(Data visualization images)

+===+

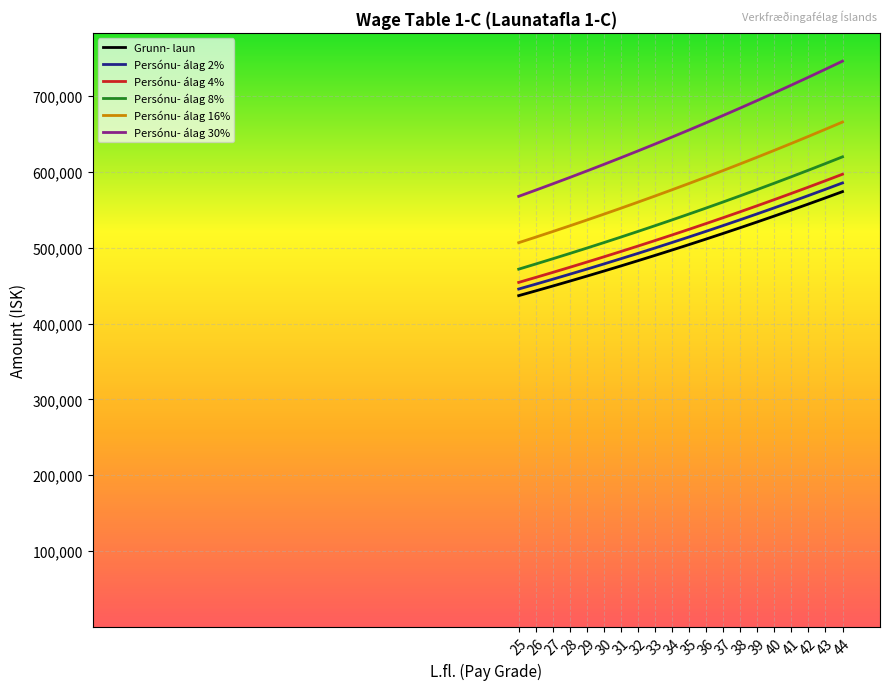

Between 26 and 34, which series saw the biggest shift?

Persónu- álag 30%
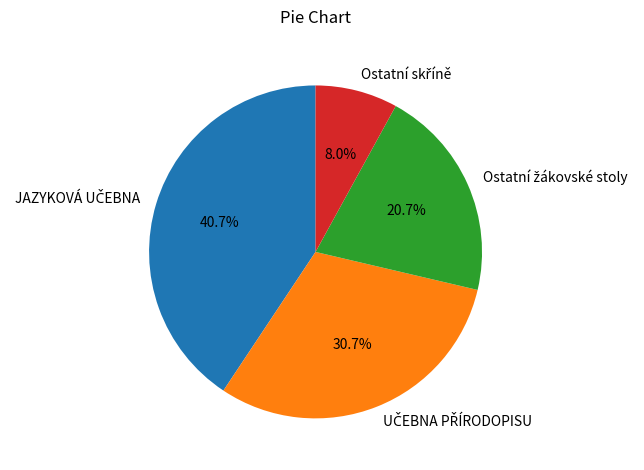

Does any single category account for the majority?

No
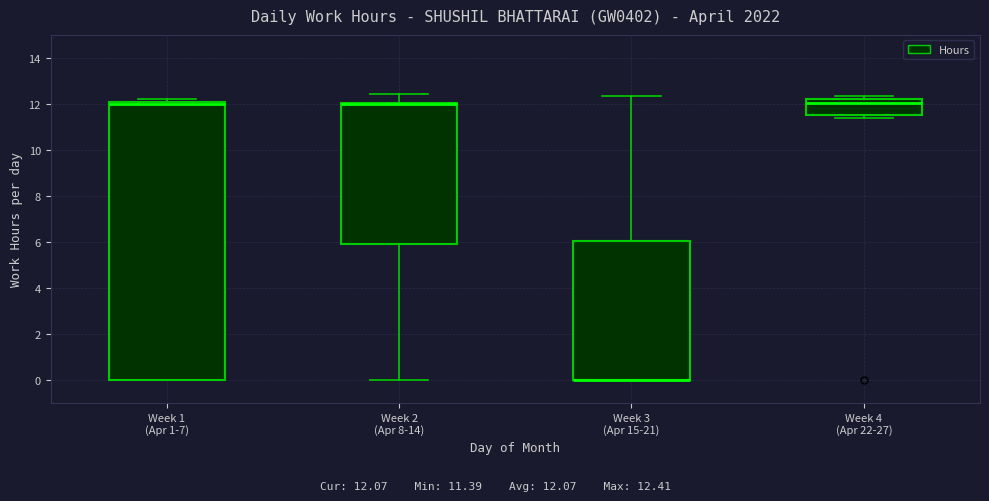

Reading left to right, read every box against the y-axis: the position of its median line, the range the box covers, and the ends of its whiskers. The values are not printed on the chart, so give them approximately, as read against the axis.

Week 1 (Apr 1-7): median 12.0 (drawn on the box's upper edge), box 0.0 to 12.0, whiskers 0.0 to 12.2
Week 2 (Apr 8-14): median 12.0 (drawn on the box's upper edge), box 6.0 to 12.0, whiskers 0.0 to 12.4
Week 3 (Apr 15-21): median 0.0 (drawn on the box's lower edge), box 0.0 to 6.0, whiskers 0.0 to 12.4
Week 4 (Apr 22-27): median 12.0, box 11.6 to 12.2, whiskers 11.4 to 12.4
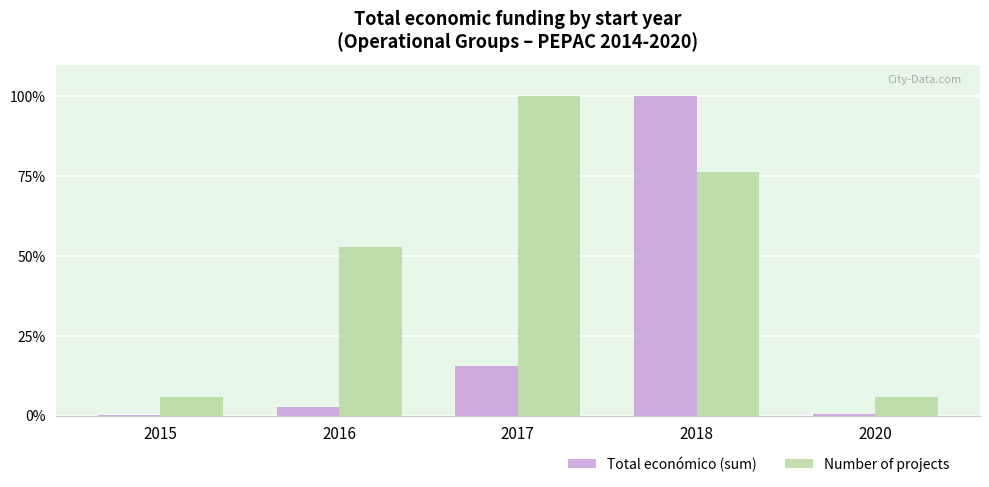

At which label is Total económico (sum) closest to 50?

2017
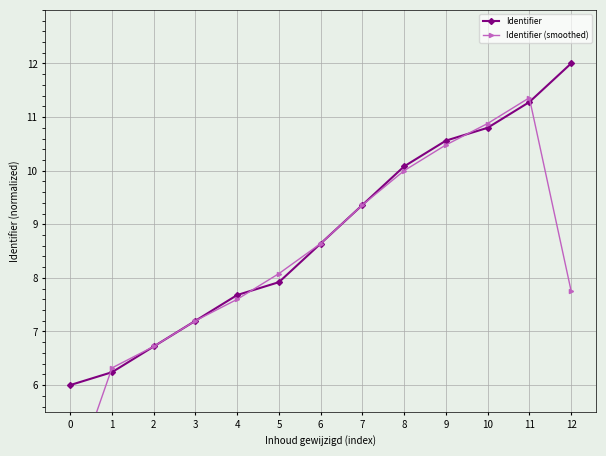

What is the minimum value for Identifier (smoothed)?

4.1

+===+

Reproduce all of the material above with "minimum" swapped for "lowest" and every other part unchanged. Leave out the pictures.

Between 26 and 34, which series saw the biggest shift?

Persónu- álag 30%

Does any single category account for the majority?

No

Reading left to right, read every box against the y-axis: the position of its median line, the range the box covers, and the ends of its whiskers. The values are not printed on the chart, so give them approximately, as read against the axis.

Week 1 (Apr 1-7): median 12.0 (drawn on the box's upper edge), box 0.0 to 12.0, whiskers 0.0 to 12.2
Week 2 (Apr 8-14): median 12.0 (drawn on the box's upper edge), box 6.0 to 12.0, whiskers 0.0 to 12.4
Week 3 (Apr 15-21): median 0.0 (drawn on the box's lower edge), box 0.0 to 6.0, whiskers 0.0 to 12.4
Week 4 (Apr 22-27): median 12.0, box 11.6 to 12.2, whiskers 11.4 to 12.4

At which label is Total económico (sum) closest to 50?

2017

What is the lowest value for Identifier (smoothed)?

4.1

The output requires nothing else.